- News and Stories
Appearing on CCTV, Praised by Netizens as a "Highlight of AI in China"! SenseTime’s SenseAvatar Makes Another Breakthrough with Image-to-Digital-Human Technology
At the recently aired "2025 China AI Gala" – a major CCTV event focusing on the development of the artificial intelligence industry – three AI digital avatars of singers Shi Yijie, Zhang Yingxi, and Cai Chengyu, created by the SenseAvatar team, performed the classic opera aria Nessun Dorma on stage alongside their real-life counterparts, and also sang in seven languages. Additionally, an AI digital avatar of Alan Turing, the "father of artificial intelligence," appeared at the gala. After the program was broadcast, the total views of related videos across all platforms exceeded 100 million. Netizens praised it as a "highlight of AI in China" and exclaimed that it "truly opens the door to a new world." This marks the second consecutive year that SenseAvatar has participated in this national-level technology event centered on AI.
SenseAvatar Image-to-Digital-Human Technology: One Photo + One Audio Clip = High-Quality Videos in Minutes
The AI digital avatars showcased at the event are powered by SenseTime’s proprietary SenseAvatar Image-to-Digital-Human Technology. Leveraging the multimodal capabilities of SenseTime’s SenseNova Multimodal Large Model, the technology only requires users to upload a photo of a person and input a text script or audio file, the AI will then automatically generate a dynamic video of the person, supporting multiple languages. It achieves lip-sync, movement coordination, and emotional expression that are almost indistinguishable from real humans.
Unlike most image-to-video tools on the market that are limited to 5-10 second short clips, SenseAvatar Image-to-Digital-Human Technology can stably generate dynamic videos of over 3 minutes, maintaining high consistency in character identity and background style throughout. Furthermore, it can accurately drive the character’s body movements via prompts (e.g., "waving hands"), even supporting fast and large-scale hand movements, solving the industry pain points of "stiff movements" and "disconnection from content."
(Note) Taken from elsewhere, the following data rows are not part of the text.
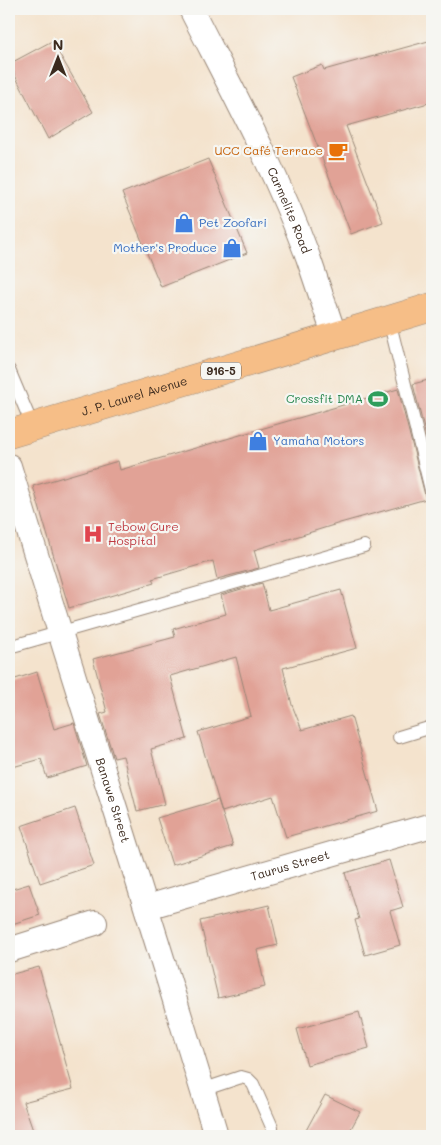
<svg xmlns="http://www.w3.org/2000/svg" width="441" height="1145" font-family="Mali,sans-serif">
	<rect width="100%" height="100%" fill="#f6f6f2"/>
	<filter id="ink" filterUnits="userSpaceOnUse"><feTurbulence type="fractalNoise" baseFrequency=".02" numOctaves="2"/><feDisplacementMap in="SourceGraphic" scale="10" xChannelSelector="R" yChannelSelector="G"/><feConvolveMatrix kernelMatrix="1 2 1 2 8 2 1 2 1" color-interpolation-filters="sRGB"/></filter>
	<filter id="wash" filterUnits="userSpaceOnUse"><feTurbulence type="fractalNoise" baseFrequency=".0096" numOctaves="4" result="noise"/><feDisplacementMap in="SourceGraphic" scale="20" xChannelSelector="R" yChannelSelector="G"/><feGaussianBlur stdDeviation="1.12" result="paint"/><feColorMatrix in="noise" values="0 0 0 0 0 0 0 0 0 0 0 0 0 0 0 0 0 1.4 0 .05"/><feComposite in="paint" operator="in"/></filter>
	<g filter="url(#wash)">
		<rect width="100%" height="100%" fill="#f4e3cd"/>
		<g id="blocks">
			<g fill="#e1a296">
				<polygon points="432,40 432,102 346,126 383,222 351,234 291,77 322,65 324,70"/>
				<polygon points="52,41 93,112 48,139 9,64"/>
				<polygon points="208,159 247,253 161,287 122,193"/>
				<polygon points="432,379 432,461 413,384"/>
				<polygon points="398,389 426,499 340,523 254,550 259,568 217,579 213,561 152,579 154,583 69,608 33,486 118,461 120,470"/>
				<polygon points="262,583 269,610 341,590 357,648 283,668 292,705 302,730 351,716 378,811 286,837 273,796 222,812 198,732 251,716 236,657 170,676 187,739 151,749 165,804 137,811 123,756 114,758 100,714 107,712 93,659 175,637 173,629 226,614 221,595"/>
				<polygon points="37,672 54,729 74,723 87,766 47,778 41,759 9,768 9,681"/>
				<polygon points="218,800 233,846 172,865 157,818"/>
				<polygon points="75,808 94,865 40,883 21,826"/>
				<polygon points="389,860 403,907 390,911 400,945 365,955 355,920 359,919 345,873"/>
				<polygon points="29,884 40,915 9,925 9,890"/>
				<polygon points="269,905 278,945 257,950 265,987 218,998 200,921"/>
				<polygon points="39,967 73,1089 23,1102 35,1136 9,1136 9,975"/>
				<polygon points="359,1012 369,1048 307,1065 297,1029"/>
				<polygon points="325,1095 360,1112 347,1136 303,1136"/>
			</g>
		</g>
	</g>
	<g filter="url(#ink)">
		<use href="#blocks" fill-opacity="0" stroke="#988676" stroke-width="1"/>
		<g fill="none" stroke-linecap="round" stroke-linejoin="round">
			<defs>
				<g id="service">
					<polyline points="389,320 432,494"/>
					<polyline points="9,370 33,427"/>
					<polyline points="9,647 364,546"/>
					<polyline points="399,737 432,727"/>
					<polyline points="202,1090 241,1077 248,1079 253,1084 272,1127"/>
				</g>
				<g id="minor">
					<path id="s1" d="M191,9C232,90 276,171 308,257C317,283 326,310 335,337"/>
					<path id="s2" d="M9,466C76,689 149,911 216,1135"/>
					<path id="s3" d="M147,907L432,825"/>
					<polyline points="9,950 95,923"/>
				</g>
				<g id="primary">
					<path id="s4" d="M9,434L432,307"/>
				</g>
			</defs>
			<use href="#service" stroke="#988676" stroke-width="14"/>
			<use href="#minor" stroke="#988676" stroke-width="26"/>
			<use href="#primary" stroke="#988676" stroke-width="29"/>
			<use href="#service" stroke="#fff" stroke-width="12"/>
			<use href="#minor" stroke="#fff" stroke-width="24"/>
			<use href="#primary" stroke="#f6be87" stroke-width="28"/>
		</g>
	</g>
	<defs>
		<symbol id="cafe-bare" viewBox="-9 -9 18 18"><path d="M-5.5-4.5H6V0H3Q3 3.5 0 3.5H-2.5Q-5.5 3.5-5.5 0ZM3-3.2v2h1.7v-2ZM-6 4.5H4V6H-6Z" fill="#e8710a" stroke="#f6f6f2" stroke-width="2.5" paint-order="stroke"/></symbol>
		<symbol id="shop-bare" viewBox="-9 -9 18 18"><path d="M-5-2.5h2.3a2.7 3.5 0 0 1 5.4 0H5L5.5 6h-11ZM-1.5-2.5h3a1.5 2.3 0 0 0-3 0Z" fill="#3f7fe0" stroke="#f6f6f2" stroke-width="2.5" paint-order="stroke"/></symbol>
		<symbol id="stadium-bare" viewBox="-9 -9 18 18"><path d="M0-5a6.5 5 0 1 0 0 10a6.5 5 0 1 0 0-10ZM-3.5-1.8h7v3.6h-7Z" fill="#2e9e5b" stroke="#f6f6f2" stroke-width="2.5" paint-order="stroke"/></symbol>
		<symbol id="hospital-bare" viewBox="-9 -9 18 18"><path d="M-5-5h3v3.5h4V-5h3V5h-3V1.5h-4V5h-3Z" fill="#e0444e" stroke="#f6f6f2" stroke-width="2.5" paint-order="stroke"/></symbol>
	</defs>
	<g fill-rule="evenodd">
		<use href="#cafe-bare" x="324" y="137" width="28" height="28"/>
		<use href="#shop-bare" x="170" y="209" width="28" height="28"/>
		<use href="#shop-bare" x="218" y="234" width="28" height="28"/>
		<use href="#stadium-bare" x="364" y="385" width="28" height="28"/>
		<use href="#shop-bare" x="244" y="427" width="28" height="28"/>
		<use href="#hospital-bare" x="79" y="520" width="28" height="28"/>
	</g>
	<g text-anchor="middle" stroke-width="4.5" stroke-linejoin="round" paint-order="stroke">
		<rect fill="#f6f6f2" stroke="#73675e" stroke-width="1" x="201" y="362.5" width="40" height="17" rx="4"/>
		<g font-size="11" font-weight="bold" fill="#3b2a1e">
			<text x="221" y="375">916-5</text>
		</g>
		<g font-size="12" fill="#c56008" stroke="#f6f6f2" text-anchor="end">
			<text x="323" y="155">UCC Café Terrace</text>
		</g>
		<g font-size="12" fill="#3b2a1e" stroke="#f6f6f2">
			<text dy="4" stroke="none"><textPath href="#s1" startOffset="224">Carmelite Road</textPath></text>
			<text dy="4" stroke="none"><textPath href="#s4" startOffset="131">J. P. Laurel Avenue</textPath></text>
			<text dy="4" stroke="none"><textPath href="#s2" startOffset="350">Banawe Street</textPath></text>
			<text dy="4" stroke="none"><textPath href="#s3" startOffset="149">Taurus Street</textPath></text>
		</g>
		<g font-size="12" fill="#366cbe" stroke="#f6f6f2" text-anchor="start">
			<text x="199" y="227">Pet Zoofari</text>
			<text x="217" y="252" text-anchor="end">Mother's Produce</text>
			<text x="273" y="445">Yamaha Motors</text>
		</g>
		<g font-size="12" fill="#27864d" stroke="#f6f6f2" text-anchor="end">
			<text x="363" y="403">Crossfit DMA</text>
		</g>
		<g font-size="12" fill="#be3a42" stroke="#f6f6f2" text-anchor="start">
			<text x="108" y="531">Tebow Cure<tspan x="108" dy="14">Hospital</tspan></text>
		</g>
	</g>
	<rect width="441" height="1145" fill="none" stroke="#f6f6f2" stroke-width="30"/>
	<g transform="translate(58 58)" stroke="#f6f6f2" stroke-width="4" paint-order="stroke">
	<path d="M0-4L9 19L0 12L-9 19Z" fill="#3b2a1e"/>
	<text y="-8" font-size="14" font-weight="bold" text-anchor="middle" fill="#3b2a1e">N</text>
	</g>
</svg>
Diverse Styles & Wide Applications Across Marketing, Education, Cultural Tourism, Social Entertainment, and More
In terms of applications, SenseAvatar Image-to-Digital-Human Technology demonstrates strong flexibility, providing creators and enterprises with unprecedented room for expression. It supports API integration and private deployment to ensure data security and meet customized needs. Real-person photos, anime characters, 3D virtual figures, and even animal figurines can all serve as " sources of inspiration”. The AI digital humans not only achieve Rap-level lip-sync accuracy but also display different emotions and body movements based on prompts. They also support multi-person scenarios, allowing users to specify which character speaks.
Commercial Marketing: Enterprises only need a photo of an employee or model to quickly generate promotional videos or multilingual product explanations, significantly reducing filming and translation costs.
Media Communication: Self-media creators can use their own photos to generate talk show-style short videos; news organizations can achieve multilingual broadcasts using 3D character images.
Education & Culture: Photos of renowned teachers can "come to life" to explain knowledge points; restored images of historical figures in museums can tell stories behind cultural relics to visitors.
Cultural Tourism: Tourists can generate their own "time-travel short dramas" using a single photo, making travel experiences more immersive and interactive.
This breakthrough enables the technology to truly serve scenarios such as social entertainment, live-commerce marketing, teaching courses, brand stories, and cultural interpretation, breaking the long-standing "video duration bottleneck" in the industry. From traditional reliance on filming and modeling to now "generating realistic videos from one photo," SenseTime is reshaping the digital human industry landscape, allowing the public to participate in content creation with lower barriers and higher efficiency.